From the Guidelines
A lower target oxygen saturation of 88-92% should be aimed for in patients with chronic obstructive pulmonary disease (COPD) or other conditions at risk of hypercapnic respiratory failure, as stated in the BTS guideline for oxygen use in adults in healthcare and emergency settings 1. This approach is also appropriate for other conditions where patients rely on hypoxic respiratory drive, including some cases of obesity hypoventilation syndrome, neuromuscular disorders with respiratory involvement, and chest wall deformities. The physiological basis for this conservative approach is that some patients with chronic hypercapnia develop reliance on low oxygen levels (hypoxemia) to stimulate breathing. Providing excessive oxygen can remove this stimulus, potentially leading to carbon dioxide retention, respiratory acidosis, and respiratory depression. When administering oxygen to these patients, controlled oxygen delivery methods should be used, such as Venturi masks (set at 24-28%) or nasal cannulas at 1-2 liters per minute, with frequent monitoring of both oxygen saturation and respiratory rate, as recommended in the guideline 1. Blood gas analysis may be necessary to assess carbon dioxide levels in patients showing signs of drowsiness or confusion during oxygen therapy. This cautious approach balances the need to correct hypoxemia while avoiding the potentially dangerous consequences of excessive oxygenation in vulnerable patients, and is in line with the philosophy of the guideline that oxygen is a treatment for hypoxaemia, not breathlessness 1. Key points to consider when aiming for a lower target oxygen saturation include:
- The patient's underlying condition and risk of hypercapnic respiratory failure
- The use of controlled oxygen delivery methods
- Frequent monitoring of oxygen saturation and respiratory rate
- The potential need for blood gas analysis to assess carbon dioxide levels.
From the Research
Target Oxygen Saturation Ranges
When to aim for a lower target oxygen saturation in oxygen therapy depends on various factors, including the patient's condition and age.
- For preterm infants, the recommended oxygen saturation target range is 87% to 94% until vascular maturation of the retina is achieved, as supported by large multicentered, international studies such as BOOST II, COT, and SUPPORT 2.
- In adult patients without COPD or other conditions associated with chronic respiratory failure, a target oxygen saturation range of 92-96% may be preferable to 94-98% 3.
- For patients with COPD exacerbation, European and British guidelines endorse oxygen target saturations of 88%-92%, with adjustment to 94%-98% if carbon dioxide levels are normal 4.

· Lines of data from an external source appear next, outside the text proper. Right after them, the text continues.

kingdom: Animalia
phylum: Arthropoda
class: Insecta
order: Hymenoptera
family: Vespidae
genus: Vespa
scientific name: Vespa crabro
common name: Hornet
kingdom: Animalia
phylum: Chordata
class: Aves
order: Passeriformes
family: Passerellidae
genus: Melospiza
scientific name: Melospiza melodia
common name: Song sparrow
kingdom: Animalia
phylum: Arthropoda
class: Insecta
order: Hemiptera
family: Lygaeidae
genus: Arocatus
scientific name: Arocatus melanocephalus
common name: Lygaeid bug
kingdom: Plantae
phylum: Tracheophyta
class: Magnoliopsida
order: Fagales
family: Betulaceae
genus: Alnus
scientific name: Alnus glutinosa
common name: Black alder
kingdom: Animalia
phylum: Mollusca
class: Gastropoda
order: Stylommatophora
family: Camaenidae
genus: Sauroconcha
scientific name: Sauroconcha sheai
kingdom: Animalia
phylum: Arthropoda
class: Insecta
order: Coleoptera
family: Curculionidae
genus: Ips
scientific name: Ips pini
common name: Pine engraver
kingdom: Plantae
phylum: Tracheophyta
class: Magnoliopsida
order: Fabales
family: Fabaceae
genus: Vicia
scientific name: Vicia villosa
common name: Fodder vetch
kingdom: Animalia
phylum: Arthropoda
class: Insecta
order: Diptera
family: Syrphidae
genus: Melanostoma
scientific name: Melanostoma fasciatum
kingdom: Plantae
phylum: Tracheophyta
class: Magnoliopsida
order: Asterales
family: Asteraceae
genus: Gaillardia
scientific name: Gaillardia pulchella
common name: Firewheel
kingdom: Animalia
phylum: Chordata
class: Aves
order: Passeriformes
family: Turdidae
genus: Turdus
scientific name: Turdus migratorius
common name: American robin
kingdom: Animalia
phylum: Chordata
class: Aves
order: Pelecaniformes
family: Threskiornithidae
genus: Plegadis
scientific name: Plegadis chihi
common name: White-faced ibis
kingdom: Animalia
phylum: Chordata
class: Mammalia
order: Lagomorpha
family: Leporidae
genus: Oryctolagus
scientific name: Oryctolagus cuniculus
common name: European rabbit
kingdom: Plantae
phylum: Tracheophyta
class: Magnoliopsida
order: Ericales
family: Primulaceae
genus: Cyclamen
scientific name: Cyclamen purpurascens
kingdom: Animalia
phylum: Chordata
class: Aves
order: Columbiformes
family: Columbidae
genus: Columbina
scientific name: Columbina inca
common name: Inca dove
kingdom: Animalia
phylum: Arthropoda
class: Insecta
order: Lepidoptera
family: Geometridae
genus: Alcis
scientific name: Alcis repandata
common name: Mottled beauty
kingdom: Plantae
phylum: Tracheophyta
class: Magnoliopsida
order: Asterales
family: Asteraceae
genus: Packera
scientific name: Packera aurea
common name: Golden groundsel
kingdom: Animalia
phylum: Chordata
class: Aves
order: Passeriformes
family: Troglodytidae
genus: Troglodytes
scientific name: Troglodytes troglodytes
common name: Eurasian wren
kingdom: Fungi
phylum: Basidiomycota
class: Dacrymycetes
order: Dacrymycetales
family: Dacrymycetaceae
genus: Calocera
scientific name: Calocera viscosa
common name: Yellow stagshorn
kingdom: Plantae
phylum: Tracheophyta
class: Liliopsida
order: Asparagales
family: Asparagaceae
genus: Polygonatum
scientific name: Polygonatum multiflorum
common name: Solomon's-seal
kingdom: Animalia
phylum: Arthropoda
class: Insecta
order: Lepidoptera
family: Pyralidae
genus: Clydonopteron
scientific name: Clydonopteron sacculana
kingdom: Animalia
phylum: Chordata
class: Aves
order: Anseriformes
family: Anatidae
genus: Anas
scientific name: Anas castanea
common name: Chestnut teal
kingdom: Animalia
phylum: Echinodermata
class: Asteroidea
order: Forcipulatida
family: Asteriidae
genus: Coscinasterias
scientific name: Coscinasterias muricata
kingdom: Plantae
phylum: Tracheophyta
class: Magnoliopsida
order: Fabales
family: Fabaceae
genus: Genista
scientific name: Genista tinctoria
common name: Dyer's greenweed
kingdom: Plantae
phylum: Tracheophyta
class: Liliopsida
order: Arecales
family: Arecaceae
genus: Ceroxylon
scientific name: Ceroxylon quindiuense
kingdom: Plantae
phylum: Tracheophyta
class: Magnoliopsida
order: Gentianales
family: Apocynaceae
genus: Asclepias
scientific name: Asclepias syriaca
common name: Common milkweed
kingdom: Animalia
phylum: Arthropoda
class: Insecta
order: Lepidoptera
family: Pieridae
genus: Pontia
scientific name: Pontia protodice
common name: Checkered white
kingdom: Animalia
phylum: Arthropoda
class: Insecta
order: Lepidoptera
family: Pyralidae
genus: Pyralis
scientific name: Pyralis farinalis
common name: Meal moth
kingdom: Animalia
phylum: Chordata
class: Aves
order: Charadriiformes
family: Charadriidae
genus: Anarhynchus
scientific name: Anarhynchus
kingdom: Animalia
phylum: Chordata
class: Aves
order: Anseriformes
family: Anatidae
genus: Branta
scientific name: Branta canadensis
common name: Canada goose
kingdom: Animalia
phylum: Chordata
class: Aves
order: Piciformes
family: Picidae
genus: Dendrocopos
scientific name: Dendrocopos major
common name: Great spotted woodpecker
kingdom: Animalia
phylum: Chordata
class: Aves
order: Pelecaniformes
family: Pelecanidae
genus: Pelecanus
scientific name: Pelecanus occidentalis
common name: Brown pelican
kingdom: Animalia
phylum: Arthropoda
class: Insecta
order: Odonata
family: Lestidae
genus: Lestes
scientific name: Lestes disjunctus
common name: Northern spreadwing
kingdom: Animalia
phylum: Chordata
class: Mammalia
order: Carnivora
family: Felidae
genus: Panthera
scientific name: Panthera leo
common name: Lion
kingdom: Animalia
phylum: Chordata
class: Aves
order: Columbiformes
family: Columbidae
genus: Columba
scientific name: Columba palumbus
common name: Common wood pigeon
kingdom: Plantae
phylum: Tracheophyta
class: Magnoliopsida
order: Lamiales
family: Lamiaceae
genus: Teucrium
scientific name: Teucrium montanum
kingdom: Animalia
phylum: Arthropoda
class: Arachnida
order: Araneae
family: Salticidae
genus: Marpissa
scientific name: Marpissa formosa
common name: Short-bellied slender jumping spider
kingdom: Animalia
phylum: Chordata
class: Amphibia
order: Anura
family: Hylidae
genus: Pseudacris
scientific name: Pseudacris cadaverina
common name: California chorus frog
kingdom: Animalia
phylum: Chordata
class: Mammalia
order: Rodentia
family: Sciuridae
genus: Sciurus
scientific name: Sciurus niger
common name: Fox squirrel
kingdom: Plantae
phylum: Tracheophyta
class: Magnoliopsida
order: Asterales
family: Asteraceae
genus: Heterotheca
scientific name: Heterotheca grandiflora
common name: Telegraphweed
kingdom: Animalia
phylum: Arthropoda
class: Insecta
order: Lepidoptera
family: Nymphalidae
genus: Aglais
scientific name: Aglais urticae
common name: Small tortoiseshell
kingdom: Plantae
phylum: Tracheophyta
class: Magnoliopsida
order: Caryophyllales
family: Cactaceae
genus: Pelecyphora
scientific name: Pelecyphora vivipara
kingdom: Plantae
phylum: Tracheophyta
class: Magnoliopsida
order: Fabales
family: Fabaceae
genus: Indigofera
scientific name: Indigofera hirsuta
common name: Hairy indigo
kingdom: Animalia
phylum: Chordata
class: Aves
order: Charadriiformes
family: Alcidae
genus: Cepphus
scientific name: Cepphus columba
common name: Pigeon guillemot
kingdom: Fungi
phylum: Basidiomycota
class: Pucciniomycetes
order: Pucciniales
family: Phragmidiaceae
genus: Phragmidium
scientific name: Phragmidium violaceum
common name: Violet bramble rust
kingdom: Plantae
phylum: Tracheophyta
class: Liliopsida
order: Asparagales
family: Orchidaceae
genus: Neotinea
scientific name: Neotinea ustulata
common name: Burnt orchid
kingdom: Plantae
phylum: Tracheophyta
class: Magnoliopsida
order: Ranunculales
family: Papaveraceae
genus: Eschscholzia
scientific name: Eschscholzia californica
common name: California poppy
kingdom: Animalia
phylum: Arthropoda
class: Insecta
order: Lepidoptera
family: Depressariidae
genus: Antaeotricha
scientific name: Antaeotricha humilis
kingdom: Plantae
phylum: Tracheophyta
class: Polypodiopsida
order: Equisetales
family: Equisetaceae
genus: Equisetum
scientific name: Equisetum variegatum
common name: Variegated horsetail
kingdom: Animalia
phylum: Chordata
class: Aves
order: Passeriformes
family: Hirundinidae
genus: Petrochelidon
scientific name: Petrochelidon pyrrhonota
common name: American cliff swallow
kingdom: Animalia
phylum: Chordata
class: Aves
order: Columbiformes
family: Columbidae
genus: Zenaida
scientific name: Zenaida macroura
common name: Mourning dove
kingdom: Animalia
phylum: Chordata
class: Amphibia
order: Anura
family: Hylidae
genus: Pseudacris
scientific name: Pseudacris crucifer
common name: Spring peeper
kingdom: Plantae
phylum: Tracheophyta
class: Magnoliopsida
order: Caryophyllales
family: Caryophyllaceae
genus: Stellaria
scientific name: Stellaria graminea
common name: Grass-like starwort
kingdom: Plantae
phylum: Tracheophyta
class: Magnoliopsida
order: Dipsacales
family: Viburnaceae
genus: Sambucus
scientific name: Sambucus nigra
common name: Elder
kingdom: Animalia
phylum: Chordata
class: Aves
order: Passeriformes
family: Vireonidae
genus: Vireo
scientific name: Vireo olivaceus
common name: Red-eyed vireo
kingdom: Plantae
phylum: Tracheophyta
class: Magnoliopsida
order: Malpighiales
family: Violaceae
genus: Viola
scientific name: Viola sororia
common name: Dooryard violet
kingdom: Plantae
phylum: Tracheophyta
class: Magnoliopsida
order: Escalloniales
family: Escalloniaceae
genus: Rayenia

Patient-Specific Considerations
- In preterm infants, the amount of oxygen supplementation and/or invasive ventilation during the first 7 weeks of life or up to 31 weeks postmenstrual age may be associated with the development of severe retinopathy of prematurity, suggesting the need for strict oxygen supplementation strategies during this period 5.
- In patients with COPD receiving supplemental oxygen, oxygen saturations above 92% were associated with higher mortality, and even modest elevations in oxygen saturations above the 88%-92% range were associated with an increased risk of death 4.
Clinical Implications
- Establishing clear target saturation limits according to recommendations and improving bedside compliance can help prevent states of hypoxia and/or hyperoxia in preterm infants 2.
- Automated oxygen regulations have been shown to increase the time that SpO2 is within the target range, which can improve compliance in targeting oxygen saturation in preterm infants 6.
- Treating all patients with COPD with target saturations of 88%-92% can simplify prescribing and improve outcomes 4.